=== Provided passage ===
Sunday, September 9, 2007

Yes! Canonized by iTunes!


Awards are all very well ... even the notoriety of having the Thai authories attempt to censor me is all very well ... but let's face it, real fame only comes from iTunes.

Which is why I was jolly pleased to discover that the iTunes shop has put a series of albums called "Essentials" ... collections of pieces considered vital to an understanding of every genre. The collections come in four sections: "The basics", which is 25 pieces of music you absolutely MUST have; and then there's "next step", an unjustly neglected section, and so on. So one of the essentials collections is called "Classical World" ... the non-Eurocentric classical music collection. And right there, in "the basics" along with people I have heard of, like Ravi Shankar, Takemitsu, et al, there's an aria from "Madana," an opera composed by "Modesty Prevents Me." So it seems that iTunes has magically determined I'm one of the 25 must-have "world classical" composers.

Of course, no one in Thailand will ever be aware of this because the iTunes store, the world's bestselling source of digital music and so on ... is inaccessible to people with Thai addresses. Too much credit card fraud or something. It's only because my credit card is on my L.A. address that I happened to run into this ... so once again, absolutely no impact on my Life as a Dog.

Perhaps I should add that during the Thailand ban on Youtube, which lasted 3 or 4 months, the Bangkok Opera's Youtube channel was visited almost 400,000 times. Not, of course, by any of the law-abiding Thai citizens who wouldn't dream of flouting a ban from our beloved military authorities ... so, it must have been those pesky foreigners ... when will they ever learn ... oh, whoops, I forgot, I'm a pesky foreigner myself ... where did I hide that U.S. passport? Better not tell iTunes or I'll be kicked off the "essential non-Western western music composer" list.

Thursday, September 6, 2007

The Spinning Ball of Our Existence


The spinning ball of death is a feature of the Mac ... though perhaps not one that Apple publicizes too much. It comes up when something is wrong. It spins and spins and drives you to the brink of madness. You can do nothing. It is a metaphor for the futility of our existence, and for the world itself (because as it spins and spins it becomes your whole world) and in general it is the most frustrating thing in the universe, especially as it seems that I will now have to spend at least a WEEK moving files by hand from one computer to another. Unfortunately, my Angel of OS X, Ryan Stern, is about 12,000 miles away right now, so I shall have to try to deal with this alone.

I do have a wonderful new computer. It's just that I'm migrating the data from a self-destructing hard drive, the equivalent of transferring cargo from a sinking frigate to a huge modern liner with only a leaky rowboat to ferry me forth between the two. (My nautical similes have never been accurate ... in fact, the last time I was on a boat was in 1983, and I puked over the side ... on the way to Tiberius's enchanted grotto on Capri....)

When the horror is all over, I shall be able to do splendid things. But not today.

I hope you are enjoying the couple of preview clips of the "Butterfly" video that I have been posting. There won't be any more until the computer troubles are over.
=== Material ===
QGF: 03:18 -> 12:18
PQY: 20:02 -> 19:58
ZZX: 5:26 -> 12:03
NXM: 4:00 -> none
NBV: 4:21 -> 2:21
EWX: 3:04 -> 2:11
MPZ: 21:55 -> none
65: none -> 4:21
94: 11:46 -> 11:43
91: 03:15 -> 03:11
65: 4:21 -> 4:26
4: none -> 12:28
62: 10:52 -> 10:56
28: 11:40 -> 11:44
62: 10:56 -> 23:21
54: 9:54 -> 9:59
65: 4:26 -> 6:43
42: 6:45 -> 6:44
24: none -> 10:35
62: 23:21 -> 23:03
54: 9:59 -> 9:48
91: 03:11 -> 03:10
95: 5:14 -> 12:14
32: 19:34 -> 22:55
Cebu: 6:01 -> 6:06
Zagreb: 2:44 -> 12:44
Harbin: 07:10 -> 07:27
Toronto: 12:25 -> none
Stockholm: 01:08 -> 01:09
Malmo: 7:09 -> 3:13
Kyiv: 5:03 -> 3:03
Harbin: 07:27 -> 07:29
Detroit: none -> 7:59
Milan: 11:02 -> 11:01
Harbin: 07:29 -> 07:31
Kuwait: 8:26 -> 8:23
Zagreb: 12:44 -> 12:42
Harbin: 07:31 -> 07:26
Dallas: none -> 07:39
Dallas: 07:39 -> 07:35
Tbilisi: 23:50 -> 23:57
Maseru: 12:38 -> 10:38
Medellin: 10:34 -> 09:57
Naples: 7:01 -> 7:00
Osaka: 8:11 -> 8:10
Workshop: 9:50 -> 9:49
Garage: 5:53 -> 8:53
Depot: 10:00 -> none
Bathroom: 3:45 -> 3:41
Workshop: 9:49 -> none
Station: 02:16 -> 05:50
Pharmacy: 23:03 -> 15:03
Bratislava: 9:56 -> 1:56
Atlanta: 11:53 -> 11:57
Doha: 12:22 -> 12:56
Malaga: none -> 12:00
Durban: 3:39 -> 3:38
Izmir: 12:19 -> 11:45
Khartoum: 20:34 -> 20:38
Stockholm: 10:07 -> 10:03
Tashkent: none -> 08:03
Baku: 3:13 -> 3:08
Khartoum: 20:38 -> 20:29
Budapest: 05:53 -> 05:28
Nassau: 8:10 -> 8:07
===
- _What to work on_
1. According to the blog entries, about how many times was the Bangkok Opera's Youtube channel visited during the Thailand ban on Youtube?
2. List every person named in the blog entries.
3. Carry on the blog entries about iTunes and the Mac troubles from the point where they stop.

- _Answers to the problems_
1. Almost 400,000 times.

2. Ravi Shankar, Takemitsu, Ryan Stern, Tiberius

3.
Tuesday, September 4, 2007

Sneak Preview of the Bangkok Butterfly video

"Madama Butterfly" - Love Duet from Bangkok

Israel Lozano and Nancy Yuen in this (unedited, sound not yet fixed, etc.) excerpt from the Bangkok Opera's rather sizzling "Butterfly" last week...

Sound distorts and isn't mixed, but I wanted to share a glimpse of this production with those who couldn't be there ...

Want to share a letter from a normally very discriminating and picky operagoer....

Your production of Butterfly was exquisite. I've seen it at the Met
and at Covent Garden with far grander productions and, honestly, I found
this much more touching and beautiful.

What was so extraordinary was the simple, spare perfection of every
aspect. The production design was stunning, from the set itself, to
the inspired idea of the calligraphy, which I thought a series of
small masterpieces. The arrival on this minimal canvas of the maximal
chorus of spectacular kimonos, I almost cheered.

The end of Act 2 and the beginning of Act 3, of course is always an
art director's showpiece, always my favorite part of the opera,
musically, but I can't remember seeing it more evocatively,
impressionistically done, incredibly emotional in its muted way,
musically and visually.

The acting - always the veeeery weakest link in any opera - was
brilliant, actually convincing! Suzuki masterly, Sharpless peerless,
and the general blocking of the cast an extremely clever and
constantly inventive use of a perfectly lovely set. The dutch scrim, I
see, is working overtime.

The orchestra, you're right, must be kept together. You led it
beautifully, restrainedly. And the tenor - I forget his name - is
quite some find, no? An unsympathetic role made almost heroic by -
again - terrific acting, even more important, terrific INTERacting and
REacting. The stage direction really was superb all around.

I guess it's too much to hope that this creative team can be kept
together, but stage direction and production design of this level of
taste, understanding and interweaving is almost unique.

Many congratulations for putting it all and keeping it all together.

Well, I am trying to edit together a video from the two performances. More news on that soon.

Monday, September 3, 2007

Return of the Nightmares


Another post-Butterfly day has passed. It's taking a while to return to normal after what seems according to most people to have been a major triumph. Last night, my breathing problems seem to have come back in a big way, and I woke up three times, each time with a different nightmare lingering in the memory. Two of these dreams involved science fiction personalities with whom I haven't spoken in a decade: in one of them, I was frantically editing a novella by Beth Meacham (who was actually my editor back in the 80s) while in another, Harlan Ellison was trying to force-feed me a Caesar salad that was covered in huge mounds of extremely dry garlic.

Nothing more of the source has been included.